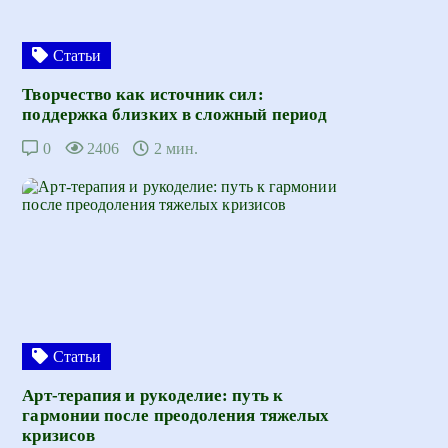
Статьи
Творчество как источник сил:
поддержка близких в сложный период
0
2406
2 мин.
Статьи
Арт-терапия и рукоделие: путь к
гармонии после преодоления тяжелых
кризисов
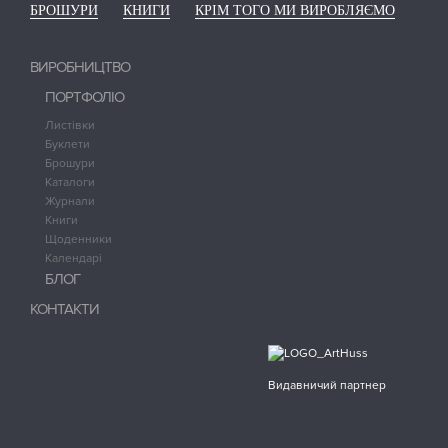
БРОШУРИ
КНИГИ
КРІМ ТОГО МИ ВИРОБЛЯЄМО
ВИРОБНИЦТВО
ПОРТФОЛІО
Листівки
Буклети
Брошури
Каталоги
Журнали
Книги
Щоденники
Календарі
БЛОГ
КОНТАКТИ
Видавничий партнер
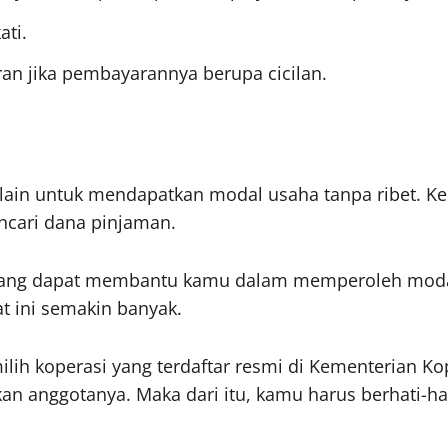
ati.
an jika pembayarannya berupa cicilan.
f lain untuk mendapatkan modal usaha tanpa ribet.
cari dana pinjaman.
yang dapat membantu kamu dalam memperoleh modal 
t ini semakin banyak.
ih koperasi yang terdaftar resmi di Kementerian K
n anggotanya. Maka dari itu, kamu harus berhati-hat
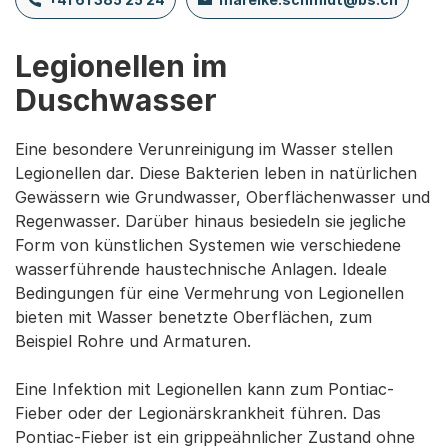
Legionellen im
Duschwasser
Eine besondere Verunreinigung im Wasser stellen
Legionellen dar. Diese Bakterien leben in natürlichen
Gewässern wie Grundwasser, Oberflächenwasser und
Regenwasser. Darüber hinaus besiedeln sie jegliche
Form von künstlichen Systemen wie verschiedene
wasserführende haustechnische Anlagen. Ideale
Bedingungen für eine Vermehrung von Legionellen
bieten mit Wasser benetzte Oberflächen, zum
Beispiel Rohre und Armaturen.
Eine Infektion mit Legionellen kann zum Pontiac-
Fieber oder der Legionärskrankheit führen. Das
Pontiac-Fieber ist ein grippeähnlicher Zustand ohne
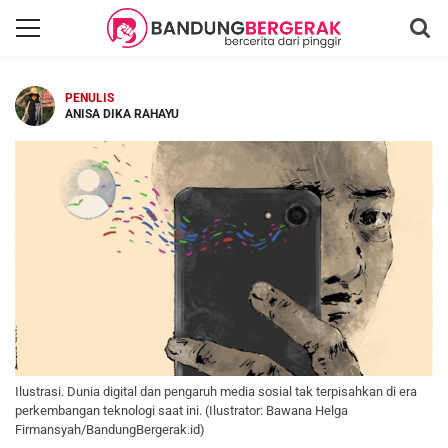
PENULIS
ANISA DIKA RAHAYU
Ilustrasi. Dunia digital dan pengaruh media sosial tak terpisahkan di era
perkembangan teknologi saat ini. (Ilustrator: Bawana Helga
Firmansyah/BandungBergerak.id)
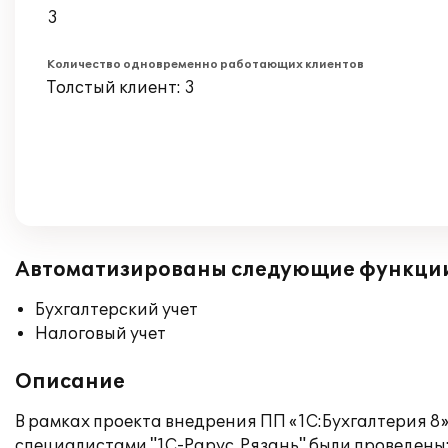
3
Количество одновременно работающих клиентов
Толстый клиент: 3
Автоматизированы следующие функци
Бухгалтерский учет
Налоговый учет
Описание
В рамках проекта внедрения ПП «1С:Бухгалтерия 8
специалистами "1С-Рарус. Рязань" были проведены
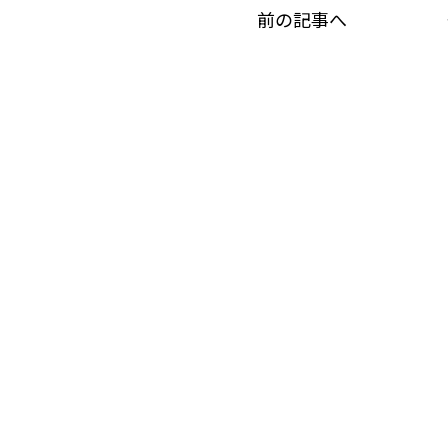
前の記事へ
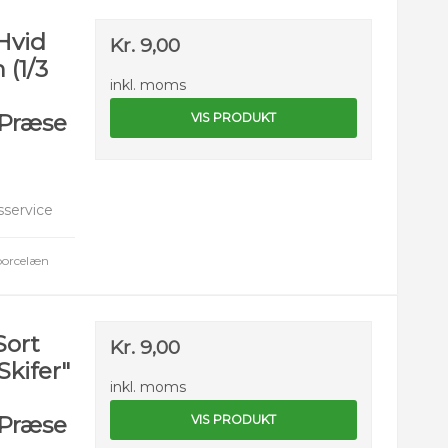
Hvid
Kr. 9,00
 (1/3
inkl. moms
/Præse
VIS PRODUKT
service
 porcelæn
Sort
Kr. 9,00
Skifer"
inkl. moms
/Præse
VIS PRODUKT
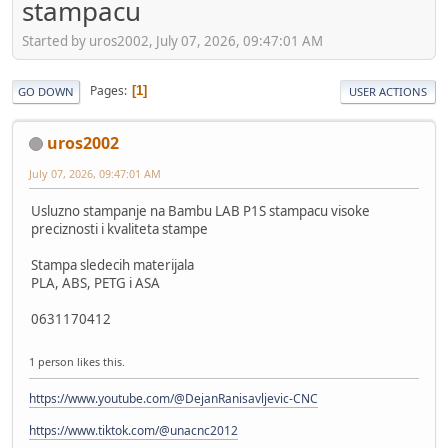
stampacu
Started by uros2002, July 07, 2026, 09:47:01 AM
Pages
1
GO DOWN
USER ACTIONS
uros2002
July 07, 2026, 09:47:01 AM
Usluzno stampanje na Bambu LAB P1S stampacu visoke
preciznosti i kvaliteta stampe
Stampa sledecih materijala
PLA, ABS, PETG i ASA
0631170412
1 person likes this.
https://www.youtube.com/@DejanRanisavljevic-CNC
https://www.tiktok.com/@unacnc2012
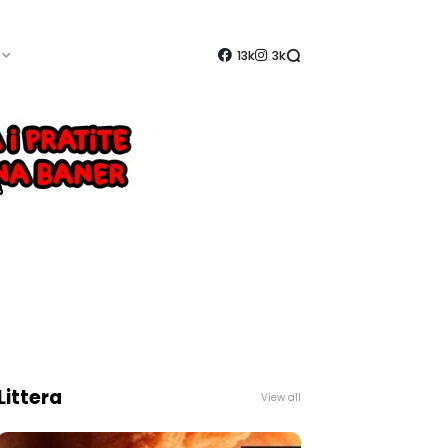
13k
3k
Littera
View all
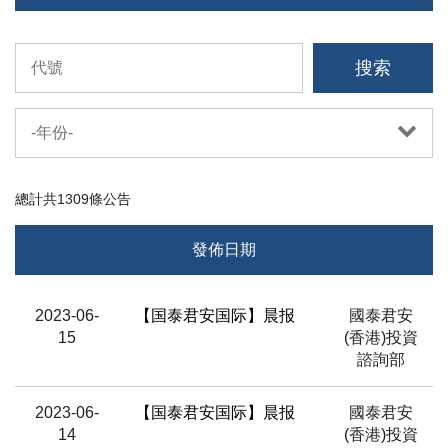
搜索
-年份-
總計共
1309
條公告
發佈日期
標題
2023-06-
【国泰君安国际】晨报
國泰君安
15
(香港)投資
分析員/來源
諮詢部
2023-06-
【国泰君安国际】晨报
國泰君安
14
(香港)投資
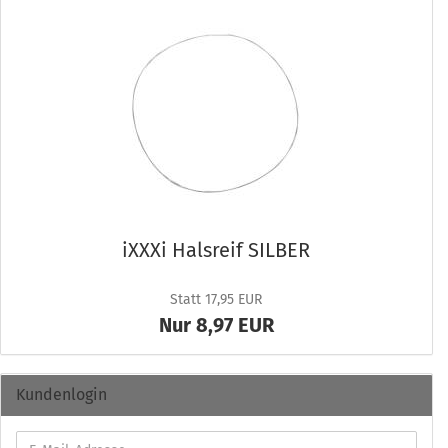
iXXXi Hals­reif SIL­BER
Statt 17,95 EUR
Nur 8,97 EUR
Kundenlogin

_ _ _ _

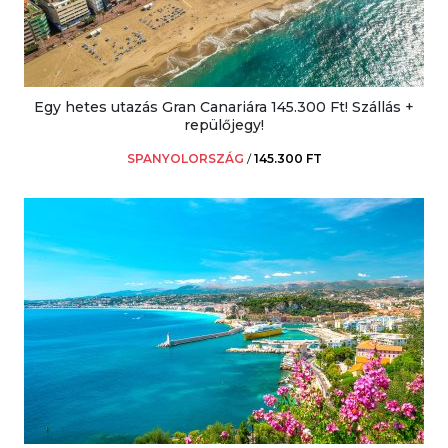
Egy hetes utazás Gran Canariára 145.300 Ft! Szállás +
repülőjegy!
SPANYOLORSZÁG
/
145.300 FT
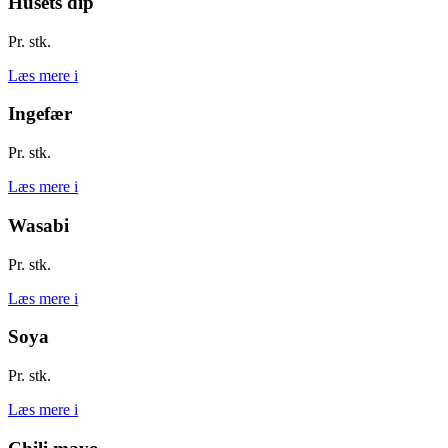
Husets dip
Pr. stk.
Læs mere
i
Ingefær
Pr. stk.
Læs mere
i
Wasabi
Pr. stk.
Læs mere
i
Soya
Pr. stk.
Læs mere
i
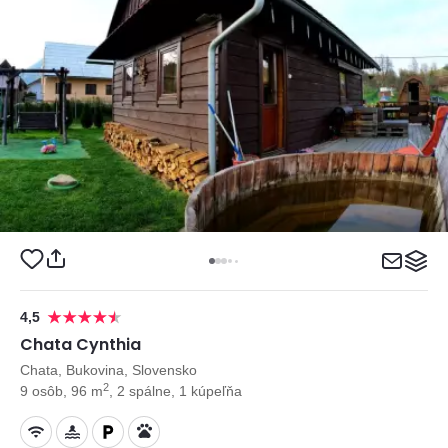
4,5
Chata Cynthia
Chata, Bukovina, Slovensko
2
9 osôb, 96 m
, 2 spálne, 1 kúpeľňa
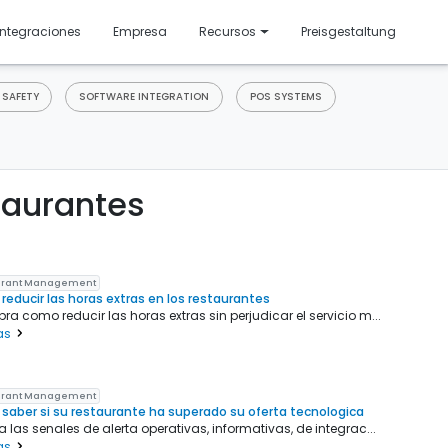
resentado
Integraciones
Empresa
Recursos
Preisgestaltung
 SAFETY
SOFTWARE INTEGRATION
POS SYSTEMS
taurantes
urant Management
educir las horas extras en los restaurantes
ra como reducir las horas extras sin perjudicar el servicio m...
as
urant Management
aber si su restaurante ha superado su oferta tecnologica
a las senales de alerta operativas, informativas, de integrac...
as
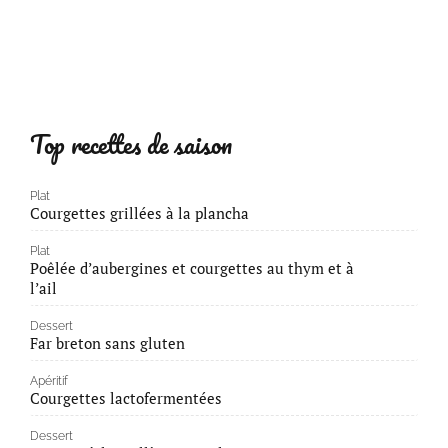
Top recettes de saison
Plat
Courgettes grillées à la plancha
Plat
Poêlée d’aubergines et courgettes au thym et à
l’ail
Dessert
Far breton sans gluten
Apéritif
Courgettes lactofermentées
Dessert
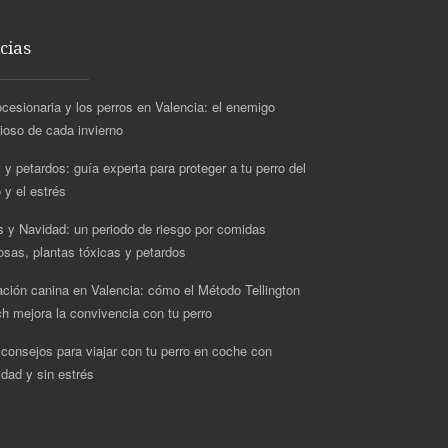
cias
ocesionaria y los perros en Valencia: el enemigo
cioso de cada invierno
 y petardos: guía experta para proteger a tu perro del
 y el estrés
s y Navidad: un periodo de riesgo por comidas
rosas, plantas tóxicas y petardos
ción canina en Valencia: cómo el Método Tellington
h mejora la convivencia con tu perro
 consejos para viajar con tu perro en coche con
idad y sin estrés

_ _ _ _

Task item =
Write down exactly the span of lines above from the one containing "Started by uros2002, July" to the one containing "https://www.youtube.com/@DejanRanisavljevic-CNC", both ends included.

Answer below =
Started by uros2002, July 07, 2026, 09:47:01 AM
Pages
1
GO DOWN
USER ACTIONS
uros2002
July 07, 2026, 09:47:01 AM
Usluzno stampanje na Bambu LAB P1S stampacu visoke
preciznosti i kvaliteta stampe
Stampa sledecih materijala
PLA, ABS, PETG i ASA
0631170412
1 person likes this.
https://www.youtube.com/@DejanRanisavljevic-CNC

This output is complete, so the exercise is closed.